These DisplayPort monitors come from first-tier international manufacturers such as Asus, Barco, Dell, Eizo Nanao, Fujitsu, HP, Lenovo, Mitsubishi, Renesas (NEC), Philips, Samsung, and Sony. Although the overall number of products is still far lower than DVI and HDMI, the development momentum of DisplayPort is unstoppable.
At the end of last year, giants such as Intel, AMD, LG Electronics, Samsung Electronics, and Lenovo also announced that they will speed up the phase-out of traditional analog interfaces LVDS and VGA in PCs and switch to digital interfaces HDMI and DisplayPort, of which Intel will have processors and chips in 2013 and 2015. LVDS and VGA were abandoned in the group.
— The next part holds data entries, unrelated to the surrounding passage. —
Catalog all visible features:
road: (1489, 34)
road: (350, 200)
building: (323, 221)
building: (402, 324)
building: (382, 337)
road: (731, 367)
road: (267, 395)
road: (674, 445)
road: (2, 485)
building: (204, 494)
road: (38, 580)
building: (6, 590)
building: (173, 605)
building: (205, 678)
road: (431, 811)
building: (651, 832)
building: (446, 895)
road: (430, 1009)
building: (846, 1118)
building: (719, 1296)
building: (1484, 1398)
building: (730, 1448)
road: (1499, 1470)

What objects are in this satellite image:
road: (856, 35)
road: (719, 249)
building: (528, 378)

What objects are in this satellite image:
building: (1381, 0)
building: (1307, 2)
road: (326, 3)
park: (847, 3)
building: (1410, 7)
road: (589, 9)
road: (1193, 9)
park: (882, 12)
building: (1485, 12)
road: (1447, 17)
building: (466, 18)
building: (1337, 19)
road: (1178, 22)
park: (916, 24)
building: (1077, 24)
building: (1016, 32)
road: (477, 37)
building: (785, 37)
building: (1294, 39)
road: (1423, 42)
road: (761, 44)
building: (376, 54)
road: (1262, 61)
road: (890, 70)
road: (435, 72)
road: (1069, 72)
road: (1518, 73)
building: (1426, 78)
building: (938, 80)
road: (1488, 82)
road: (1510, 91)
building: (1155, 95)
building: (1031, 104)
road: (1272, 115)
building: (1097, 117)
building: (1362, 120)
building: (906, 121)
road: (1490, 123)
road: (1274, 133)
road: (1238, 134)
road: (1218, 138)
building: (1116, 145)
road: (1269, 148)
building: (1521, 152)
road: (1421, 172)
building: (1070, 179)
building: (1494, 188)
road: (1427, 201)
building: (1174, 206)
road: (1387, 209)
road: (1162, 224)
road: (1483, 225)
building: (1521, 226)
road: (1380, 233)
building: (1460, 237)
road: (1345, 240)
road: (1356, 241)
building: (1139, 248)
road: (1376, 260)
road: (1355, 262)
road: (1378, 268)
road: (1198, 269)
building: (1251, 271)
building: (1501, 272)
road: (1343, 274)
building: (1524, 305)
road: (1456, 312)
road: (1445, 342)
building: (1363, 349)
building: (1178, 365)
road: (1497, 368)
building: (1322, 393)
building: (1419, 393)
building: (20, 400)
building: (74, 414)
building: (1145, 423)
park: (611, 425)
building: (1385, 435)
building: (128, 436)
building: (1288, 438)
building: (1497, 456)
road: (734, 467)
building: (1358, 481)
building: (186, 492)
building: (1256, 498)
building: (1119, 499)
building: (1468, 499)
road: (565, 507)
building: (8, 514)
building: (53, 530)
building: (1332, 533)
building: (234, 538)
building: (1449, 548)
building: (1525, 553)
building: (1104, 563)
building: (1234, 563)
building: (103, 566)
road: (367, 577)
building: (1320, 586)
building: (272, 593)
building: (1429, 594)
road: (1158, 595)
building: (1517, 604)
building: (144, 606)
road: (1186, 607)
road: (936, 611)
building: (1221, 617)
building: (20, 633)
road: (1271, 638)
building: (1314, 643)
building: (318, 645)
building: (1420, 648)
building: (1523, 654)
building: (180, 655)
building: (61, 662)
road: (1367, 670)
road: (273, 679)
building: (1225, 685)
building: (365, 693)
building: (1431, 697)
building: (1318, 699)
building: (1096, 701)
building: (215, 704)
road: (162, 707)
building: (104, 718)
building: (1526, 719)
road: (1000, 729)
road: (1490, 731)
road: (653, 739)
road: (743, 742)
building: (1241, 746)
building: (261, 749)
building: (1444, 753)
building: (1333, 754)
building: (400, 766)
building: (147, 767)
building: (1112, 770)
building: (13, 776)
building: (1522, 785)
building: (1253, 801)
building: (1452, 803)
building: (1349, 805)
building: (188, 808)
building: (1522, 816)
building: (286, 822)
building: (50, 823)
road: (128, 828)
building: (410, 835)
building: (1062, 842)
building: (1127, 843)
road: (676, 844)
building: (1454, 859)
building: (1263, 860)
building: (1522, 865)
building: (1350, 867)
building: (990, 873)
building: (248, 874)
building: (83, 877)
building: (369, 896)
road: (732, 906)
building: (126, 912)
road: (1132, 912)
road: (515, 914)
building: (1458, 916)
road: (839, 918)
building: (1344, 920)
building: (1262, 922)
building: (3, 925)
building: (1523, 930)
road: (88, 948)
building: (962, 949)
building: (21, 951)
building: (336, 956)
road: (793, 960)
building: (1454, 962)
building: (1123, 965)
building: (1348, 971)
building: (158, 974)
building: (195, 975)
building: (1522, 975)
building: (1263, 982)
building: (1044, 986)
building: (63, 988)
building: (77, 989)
AMD began to cancel native support for LVDS and VGA in 2013 and completed it completely in 2015 (including DVI-I). According to the latest data, the two companies control 80% of the world's GPU graphics card market.
DisplayPort is a high-speed digital interface program free of license fees. A single data cable can transmit high-quality digital audio and video with a maximum bandwidth of 21.6 Gbps. It supports full-line PC products and is backward compatible with VGA, DVI, and HDMI. Recently, it has also been supported. More new technologies, including a single DP interface supporting multiple monitors, support for high-speed two-way data transmission, audio copy protection, Dolby, MAT, DTS HD and all Blu-ray formats, high-definition audio encoding, improved support for full HD 3D stereoscopic display, China Edition DRA standard and so on.
The Video Electronics Standards Association (VESA) announced today that the DisplayPort standard interface is rapidly growing in PC monitors and that the number of products has increased by 160% in one year and it has now reached 78 models.